J.F. – Foi isso que ainda não fiz. Não tenho essas ambições políticas. E não estou preparado para mudar esta mentalidade: devo ser dos poucos que ainda não tem aquele documento [salvo conduto] para passar as Portas do Cerco. Pode ser que um dia mude de ideias. Nunca sonhei que seria deputado, presidente de um sindicato, nem membro de uma assembleia municipal. E fui. Isto veio ao meu encontro, não andei a caçar votos, nem tratei as pessoas como se fossem fichas de jogo. Não tenho esse feitio. Tive por isso uma vida política conturbada, mas consegui mostrar aquilo que sou.
 Esta condecoração tem um sabor especial?
J.F. – Tem (risos). Não contava. Acho que houve pessoas que intercederam por mim e para mim. Não sei quem foi. Parece-me que chegaram à conclusão que aquilo que fiz foi por amizade.
 Falou com Cavaco Silva sobre isso nesta visita?
J.F. – Quando lhe apertei a mão, disse-lhe: ‘Já nos encontrámos algumas vezes’. Só isto. “Ai sim?”, respondeu-me.
 Não o reconheceu?
J.F. – Penso que não. Também já é um homem com uma certa idade e já se cruzou com muita gente. Acho que viram que sou bom português.
 Há também a APOMAC.
J.F. – Sim, a APOMAC pode ser considerada um dos bastiões da comunidade macaense ou portuguesa em Macau.
–  E que continua a travar lutas, agora com o subsidio de residência.
J.F. – Nunca haveria de imaginar que iria voltar o papel de sindicalista. Os SAFP [Serviços de Administração e Função Pública] assumiram uma posição [favorável aos pensionistas da Caixa Geral de Aposentações] e em três semanas disseram o contrário. Excluíram 160 pessoas, o que corresponde a quatro milhões de patacas por ano. Para um Governo abastado é uma pequena gota.
 Há uma questão de legalidade, segundo o Tribunal de Segunda Instância
J.F. – O Comissariado contra a Corrupção emitiu um parecer onde concluiu que a lei obriga ao pagamento do subsídio. Quando os recursos foram avante, o próprio Ministério Público (que raramente não sai em defesa do seu empregador que é o Governo) decidiu a nosso favor. O tribunal teve um entendimento diferente. A minha pergunta é: porque é que os serviços públicos não são punidos por não seguirem as conclusões do CCAC e as entidades privadas são? Ao final de contas, as opiniões do CCAC só são vinculativas em relação à parte mais fraca. Temos de recorrer para TUI [Tribunal de Última Instância]. Como diz o letreiro lá fora, a luta continua.
– A APOMAC está também registada para se candidatar à Comissão Eleitoral do Chefe do Executivo...

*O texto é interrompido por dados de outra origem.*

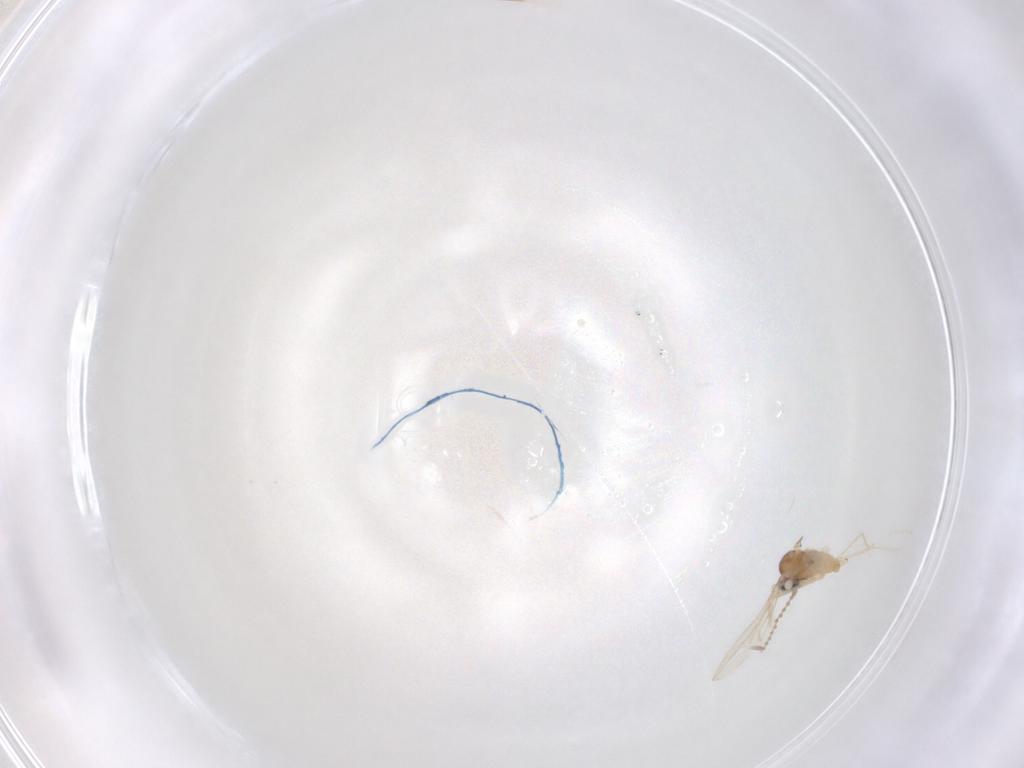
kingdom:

J.F. – ... Eu não represento a APOMAC neste combate. Sou membro da Comissão Eleitoral, mas em representação do sector laboral. A Associação Geral dos Operários entendeu que devia fazer parte. Nestas eleições, temos 59 lugares mas 90 por cento das associações registadas pertencem à federação. Coloquei o meu lugar à disposição mas disseram-se para me candidatar porque são 63 candidatos para 59 lugares. Quatro pessoas vão saltar fora – não sei se serei uma delas.
- De todo o modo, todos os candidatos que vierem a ser eleitos estarão ligados  à AGOM.
J.F. – De outro modo, nem poderiam ser candidatos. Vão todos pela AGOM, ainda que digam mal da federação. Eu não digo. Ser aliado e falar mal depois, fazer jogadas de bastidores, é muito feio. Nunca fiz. Podem não gostar de mim por muitas coisas, mas nunca poderão dizer que Jorge Fão traiu alguém. Nunca fui vira-casacas. Eventualmente, vou voltar a fazer parte da comissão eleitoral. Parece que só temos um candidato: tudo indica que vamos apoiar o Chefe do Executivo, Chui Sai On.
- Também no sector empresarial, 84 por cento das associações registadas pertencem à Associação Comercial. Nos serviços sociais, os votos estão dominados por outra força pró-Pequim, os Kai Fong. As eleições para o Chefe do Executivo são uma formalidade?
J.F. - São. Se me pergunta se vale a pena, digo que vale mais do que no passado. Dantes, nem sequer tínhamos oportunidade de indicar o nosso governador.